■ What you have to do
For the word "ankle", determine how many lines of the entries below contain it, and give only that number.

■ Data
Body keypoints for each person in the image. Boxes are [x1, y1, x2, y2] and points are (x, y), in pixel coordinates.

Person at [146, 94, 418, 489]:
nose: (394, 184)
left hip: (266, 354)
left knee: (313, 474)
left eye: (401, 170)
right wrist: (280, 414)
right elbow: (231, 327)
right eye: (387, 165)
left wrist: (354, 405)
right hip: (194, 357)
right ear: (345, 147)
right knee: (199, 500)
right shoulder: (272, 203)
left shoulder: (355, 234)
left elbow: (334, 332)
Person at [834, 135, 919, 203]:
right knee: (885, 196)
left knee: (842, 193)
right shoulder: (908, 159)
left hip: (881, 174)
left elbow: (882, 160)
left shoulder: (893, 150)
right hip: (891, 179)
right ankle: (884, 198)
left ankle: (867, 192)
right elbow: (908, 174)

...

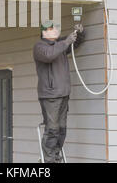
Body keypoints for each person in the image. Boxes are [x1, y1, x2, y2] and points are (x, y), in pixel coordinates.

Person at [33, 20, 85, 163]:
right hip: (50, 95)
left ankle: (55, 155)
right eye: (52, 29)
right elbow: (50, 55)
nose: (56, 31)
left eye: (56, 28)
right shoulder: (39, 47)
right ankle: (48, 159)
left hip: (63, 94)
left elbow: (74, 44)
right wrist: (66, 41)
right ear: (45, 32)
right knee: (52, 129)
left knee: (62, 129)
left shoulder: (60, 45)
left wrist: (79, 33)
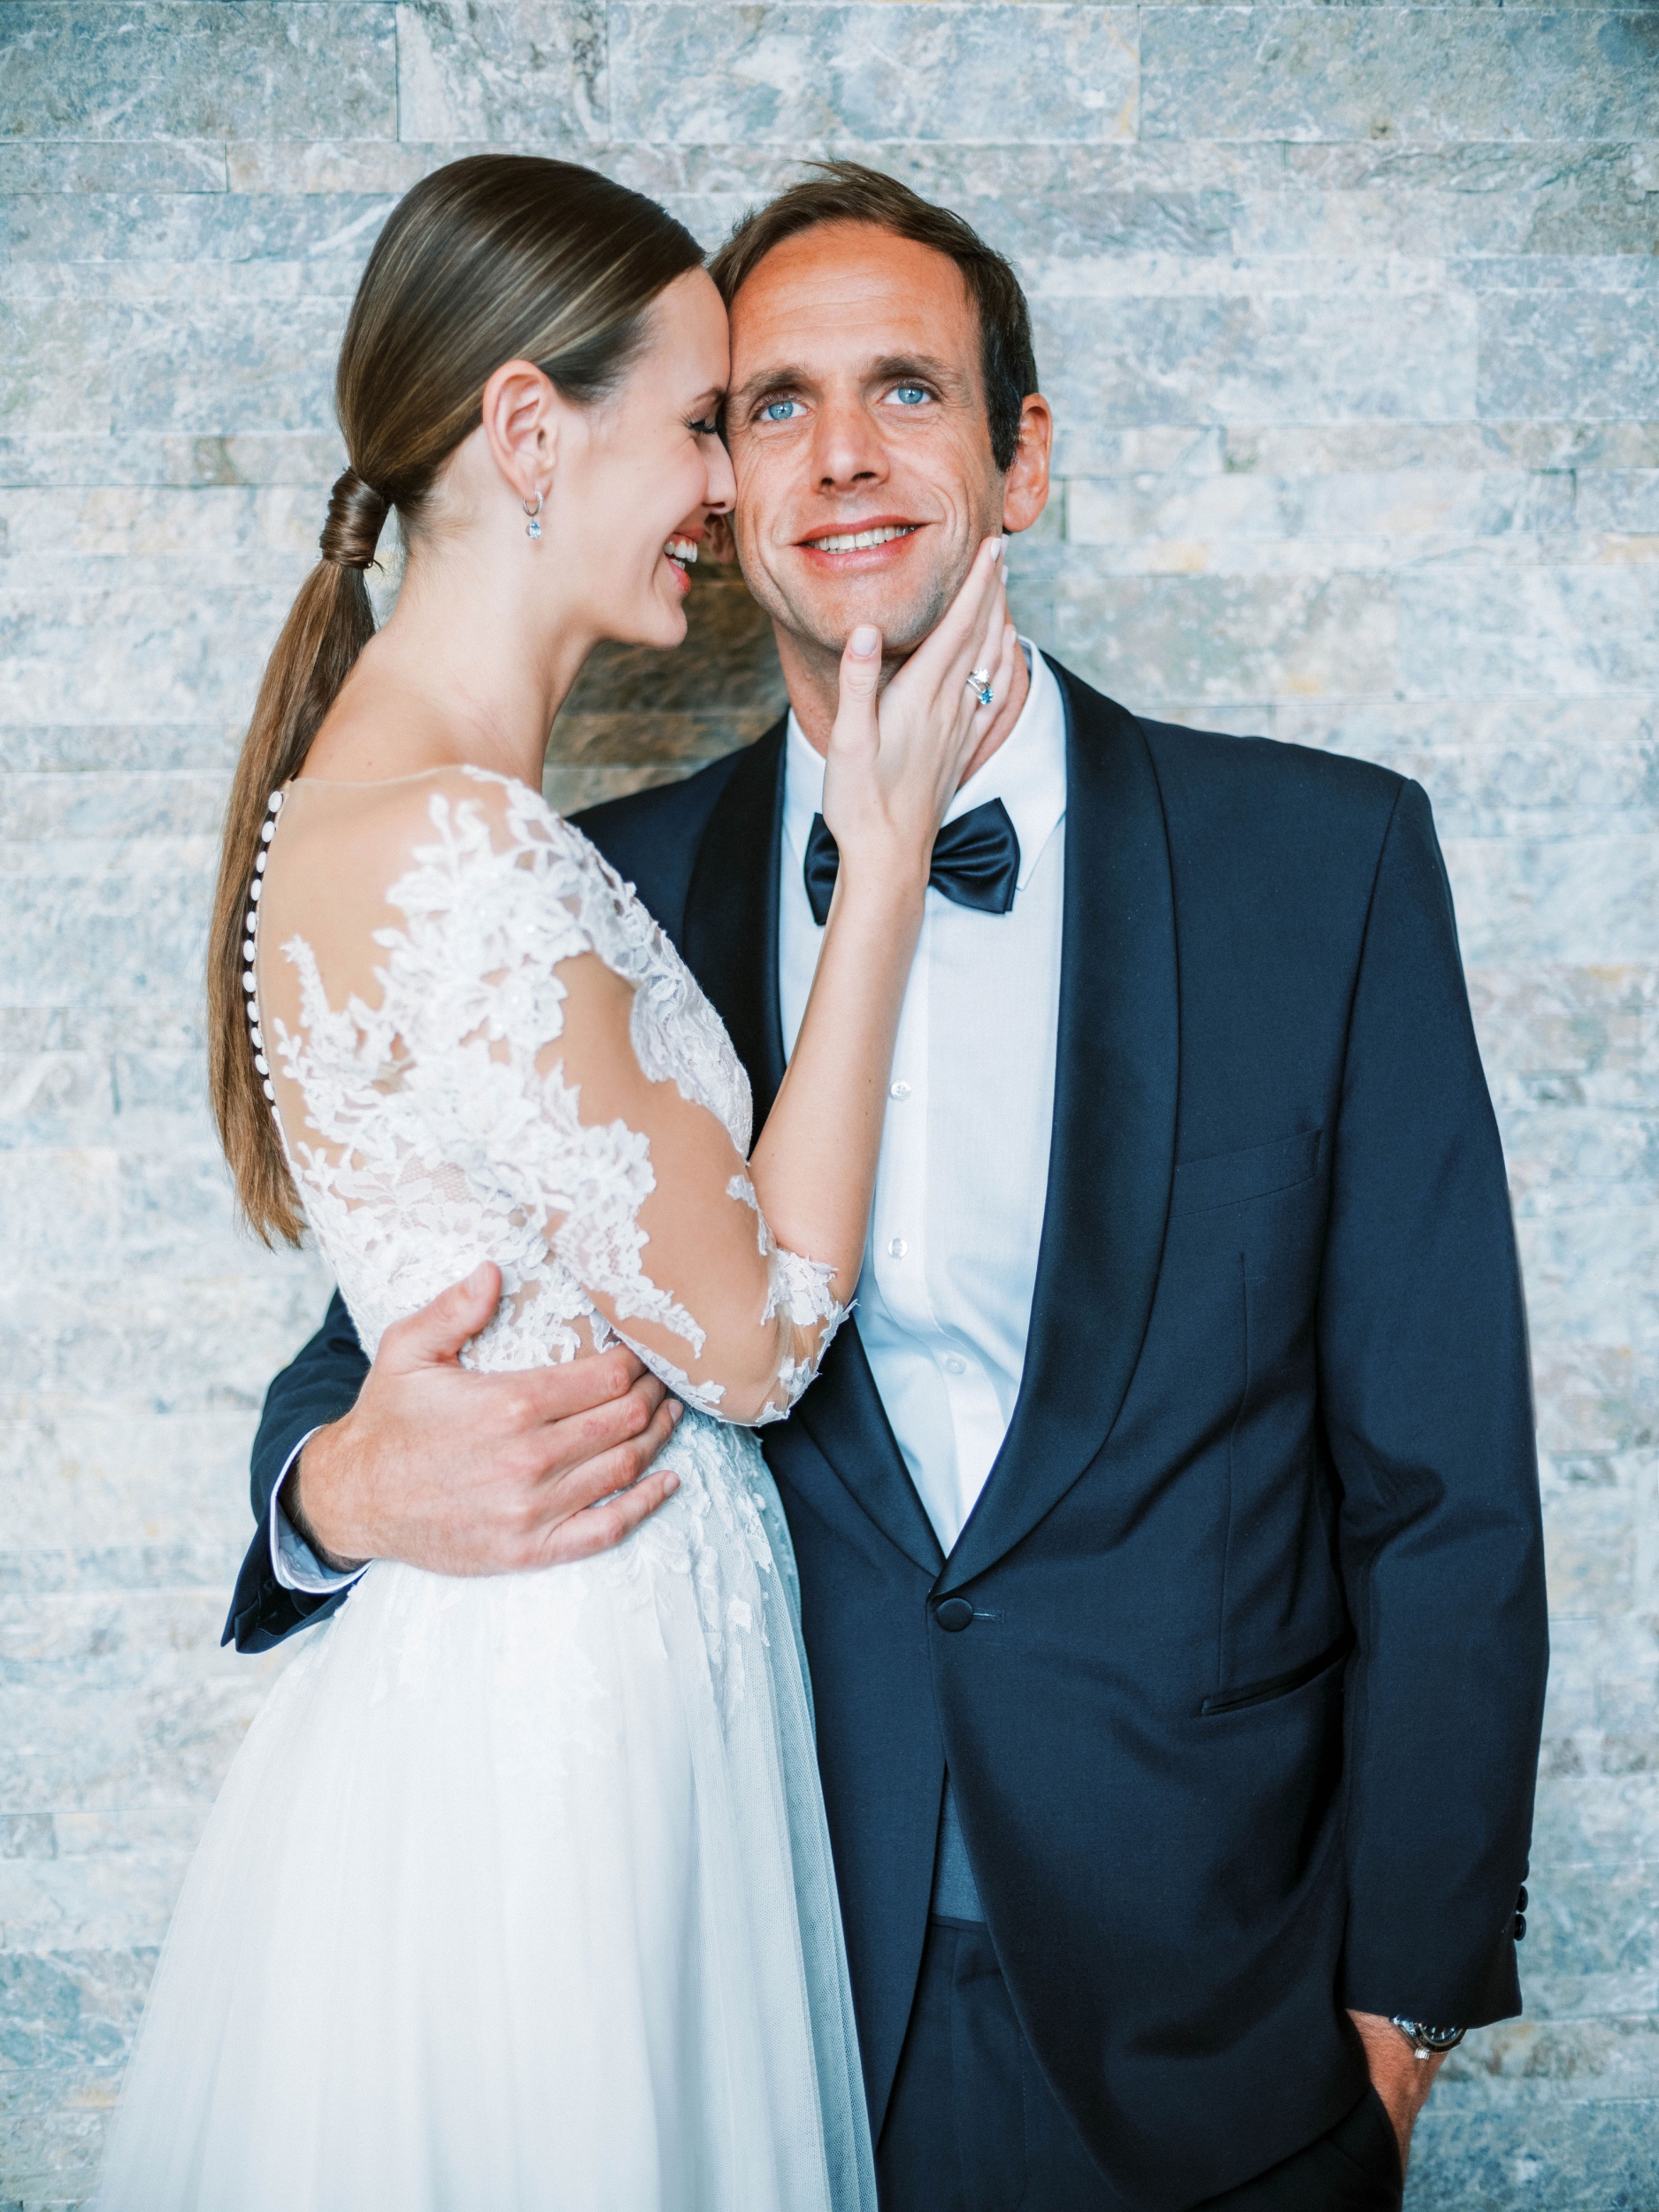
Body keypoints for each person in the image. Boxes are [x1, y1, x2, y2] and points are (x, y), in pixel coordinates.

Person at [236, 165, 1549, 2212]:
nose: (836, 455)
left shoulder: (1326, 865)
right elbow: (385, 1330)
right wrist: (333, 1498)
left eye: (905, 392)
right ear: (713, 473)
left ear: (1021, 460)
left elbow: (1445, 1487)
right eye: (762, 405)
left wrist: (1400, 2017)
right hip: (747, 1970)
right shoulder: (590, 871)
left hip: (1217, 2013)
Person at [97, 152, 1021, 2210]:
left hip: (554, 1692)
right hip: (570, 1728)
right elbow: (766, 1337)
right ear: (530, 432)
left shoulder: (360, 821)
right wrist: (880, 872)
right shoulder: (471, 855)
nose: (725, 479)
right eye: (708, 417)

■ Task output
4